_Required action A_. List the section headings in the excerpt on switching a site to https that name possible concerns with the switch.
_Required action B_. Retype the part of the excerpt on switching a site to https that opens with the words containing "There are many" and closes with "shares to zero.".
_Required action C_. Continue the excerpt on switching a site to https from the point where it stops.

There are some other possible concerns for sites that switch to https:

Potential reduction in Adsense revenue

If your site makes money from Adsense, you may see a drop in revenue after switching to https. In 2014, when Barry Schwartz switched Search Engine Round table to https he saw a 35% reduction in Adsense revenue.

However, according to Google, this issue has been fixed. In the past, the reduction in Adsense revenue happened because there were a large number of ads that were incompatible with https. Apparently, this is not the case anymore. Google’s documentation on Adsense and SSL no longer contains the line that used to say, “please be aware that because we remove non-SSL compliant ads from the auction, thereby reducing auction pressure, ads on your HTTPS pages might earn less than those on your HTTP pages.”

With that said, however, just recently, in August of 2017, Crunchify saw a 10% reduction in Adsense revenue after making the switch.

If you have an Adsense driven site and you have switched to https I would love for you to leave a comment and let us know whether the switch resulted in a change to your Adsense income.

It is important to note that if you switch from http to https you also need to update your Adsense code or else you’ll get the mixed content issues described above.

 

Potential loss in social shares

It’s not uncommon to see a site lose all of their social share counts when switching to https. That fantastic article that amassed tens of thousands of Facebook likes can reset to zero after an https migration. Rae Dolan, who is really good at SEO, has a great article explaining how she switched to https and then ended up losing all of her social share counts.

Facebook’s documentation explains a workaround for this that involves setting the meta og:url tags to point that the old http url. However, it says that this only works if the old url returns a 200 response. If we’re redirecting http pages to https pages then our “old” pages are going to return a 301, not a 200.

There are many workarounds to help people regain social shares, but from what I can see it’s not a simple process.

As such, if you switch to https, you may end up resetting all of your social shares to zero.

 

A switch to https can possibly cause Google to re-evaluate your site in terms of quality

This is my biggest concern in making an https migration. You won’t see this written about much, but in my experience in reviewing sites that have dropped after switching from http to https, I think that there is great cause for concern for any site that has potential quality issues.

When we switch to https, Google sees this as a site move. This may possibly mean that all pages on the site get a fresh evaluation in terms of quality.

I would like to share a real life example with you that helps to explain my point. About six months ago I was approached for emergency help for a business that saw their rankings for their main keyword plummet after a switch to https. Other pages were ranking fine, but rankings for any searches containing this keyword were abysmal.  After reviewing the site, it appeared that they had done everything correctly. The redirects were correct. Internal links were correct. Canonicals were correct. I couldn’t find any mistakes that would cause a ranking drop.

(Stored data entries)

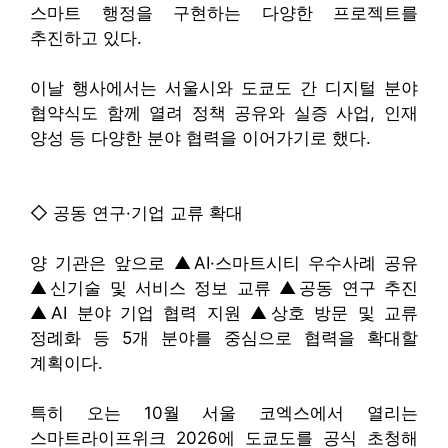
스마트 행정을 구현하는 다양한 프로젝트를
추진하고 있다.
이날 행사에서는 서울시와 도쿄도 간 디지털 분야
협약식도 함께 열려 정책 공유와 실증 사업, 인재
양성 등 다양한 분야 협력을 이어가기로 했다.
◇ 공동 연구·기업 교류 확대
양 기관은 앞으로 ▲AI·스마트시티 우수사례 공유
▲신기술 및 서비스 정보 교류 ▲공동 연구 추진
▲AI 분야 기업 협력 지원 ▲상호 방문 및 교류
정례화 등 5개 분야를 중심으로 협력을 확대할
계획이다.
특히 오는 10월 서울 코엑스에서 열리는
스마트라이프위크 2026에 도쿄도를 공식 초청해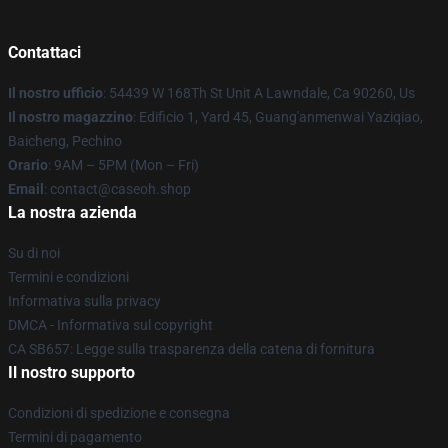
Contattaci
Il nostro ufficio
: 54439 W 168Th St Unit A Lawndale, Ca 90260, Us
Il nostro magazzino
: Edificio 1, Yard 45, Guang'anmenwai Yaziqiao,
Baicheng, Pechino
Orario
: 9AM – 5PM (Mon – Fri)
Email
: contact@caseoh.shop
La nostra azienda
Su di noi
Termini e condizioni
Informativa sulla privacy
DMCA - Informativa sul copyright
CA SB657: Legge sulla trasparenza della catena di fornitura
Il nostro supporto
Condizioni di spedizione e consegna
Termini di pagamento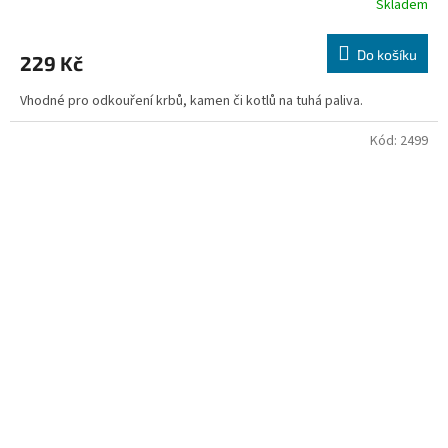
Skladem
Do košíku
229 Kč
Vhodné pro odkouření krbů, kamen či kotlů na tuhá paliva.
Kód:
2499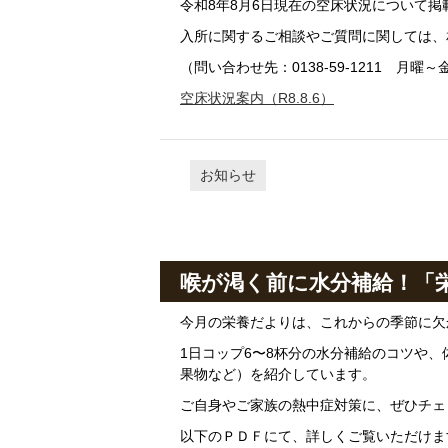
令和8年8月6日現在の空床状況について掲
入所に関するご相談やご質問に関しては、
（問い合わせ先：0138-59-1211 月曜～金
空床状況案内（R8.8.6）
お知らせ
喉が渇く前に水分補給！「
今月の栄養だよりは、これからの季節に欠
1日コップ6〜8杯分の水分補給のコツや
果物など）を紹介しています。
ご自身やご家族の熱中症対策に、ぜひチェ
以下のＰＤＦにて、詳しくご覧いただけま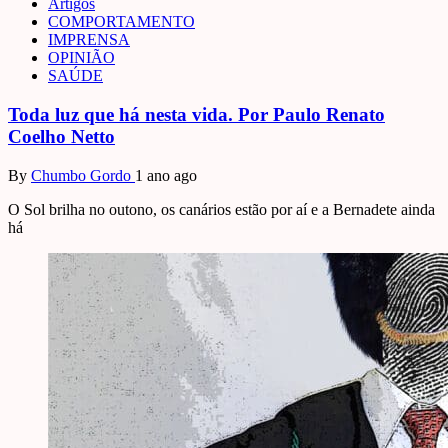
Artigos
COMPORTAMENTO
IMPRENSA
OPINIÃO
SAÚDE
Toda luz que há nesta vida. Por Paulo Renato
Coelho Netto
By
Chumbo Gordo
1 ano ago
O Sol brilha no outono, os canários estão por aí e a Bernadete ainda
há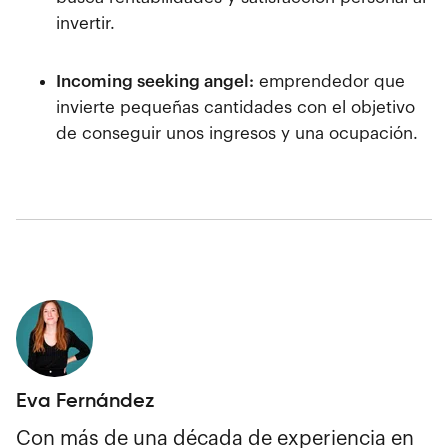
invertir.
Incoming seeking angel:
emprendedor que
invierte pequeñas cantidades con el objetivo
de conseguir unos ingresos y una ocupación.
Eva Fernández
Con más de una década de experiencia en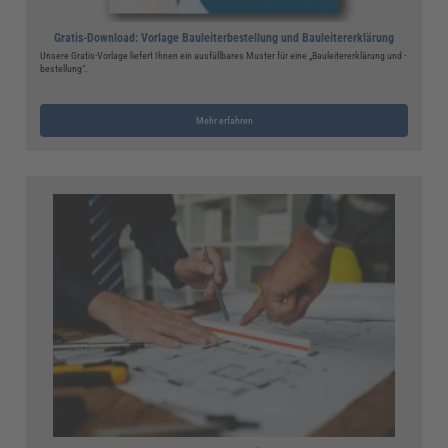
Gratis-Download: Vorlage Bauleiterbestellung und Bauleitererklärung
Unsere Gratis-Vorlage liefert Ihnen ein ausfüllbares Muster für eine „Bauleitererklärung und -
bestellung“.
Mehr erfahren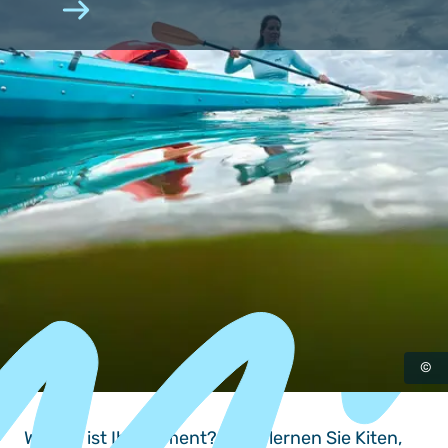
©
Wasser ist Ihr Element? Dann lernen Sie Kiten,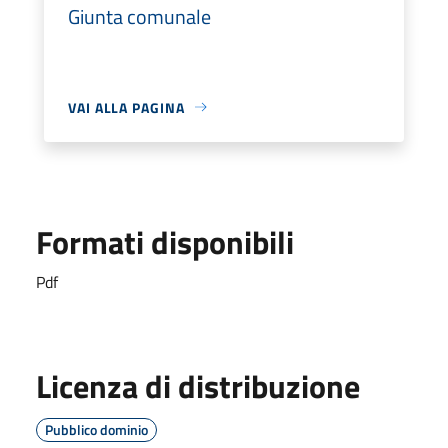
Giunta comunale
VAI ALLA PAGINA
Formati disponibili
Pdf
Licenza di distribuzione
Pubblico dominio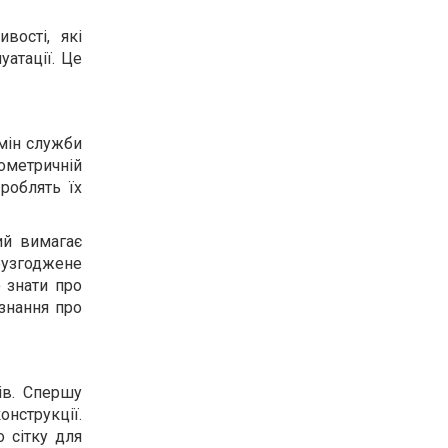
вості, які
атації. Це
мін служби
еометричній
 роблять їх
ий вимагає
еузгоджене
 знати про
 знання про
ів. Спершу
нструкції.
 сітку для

_Written reply A_.
- Potential reduction in Adsense revenue
- Potential loss in social shares
- A switch to https can possibly cause Google to re-evaluate your site in terms of quality

_Written reply B_.
There are many workarounds to help people regain social shares, but from what I can see it’s not a simple process.

As such, if you switch to https, you may end up resetting all of your social shares to zero.

_Written reply C_.
Next, I started to review the site for quality issues. When I read the home page it was extremely keyword stuffed. My first thought was, “How on earth was this page ranking for this keyword before?”

I believe that when the switch to https happened, the home page got a new evaluation in the eyes of the keyword stuffing algorithm. I also believe that Google’s quality algorithms are more strict for new pages.

We went to work rewriting this page and were able to cut the keyword use down from more than 200 times to fewer than 20. As the keyword stuffing algorithm is one that reruns each time it evaluates a page, we were hopeful for seeing quick results. We resubmitted the page to the index and within 12 hours it was once again ranking in the first position for their main keyword.

Now, it is possible that the changes we saw were coincidental. It is not uncommon for a site to see a temporary dip in rankings after switching to https. (That dip can last a few days, weeks, or even months if it is a very large site.) However, the fact that the drop seemed to affect just one page for one keyword makes me really think that this was due to Google re-evaluating the page in terms of keyword stuffing.

I believe that this happens for Panda, Penguin and other quality algorithms as well. As such, if you have a site that is potentially on the edge in terms of quality, I think that there is cause for hesitation when considering switching to https.

How would you know if you are “on the edge” in terms of quality?

If you’re actively engaged in blackhat SEO methods, or if you know that you are relying on tricks and loopholes in order to rank well, then I’d consider your site to be on the edge in terms of quality. I think that it is possible that a switch to https could trigger a new fresh look at your site from a quality perspective should you switch to https. It is possible that those tricks and loopholes that you used previously no longer work as well after an https shift.

But what if you are not using https? One thing that I would suggest is to have a good look at your Google organic traffic to see if you can find obvious ups and downs that coincide with known or suspected algorithm updates.

To do this, you can go to Google Analytics and then go to Acquisition –> All Traffic –> Source/Medium. Then, click on Google/organic. See if you can find any fluctuations that correspond to the algorithm changes that I’ve written about in my Google algorithm update list. For example, this site had drops that coincide with core quality updates:

Quality Drops

Even if you’re seeing drops that are not as exaggerated as the ones shown above, then I think that you have cause for concern when it comes to switching to https. If Google is seeing some quality issues in your site, I believe that it is possible that those issues could be viewed from a more strict standpoint if the pages get a new evaluation because they’ve switched to https.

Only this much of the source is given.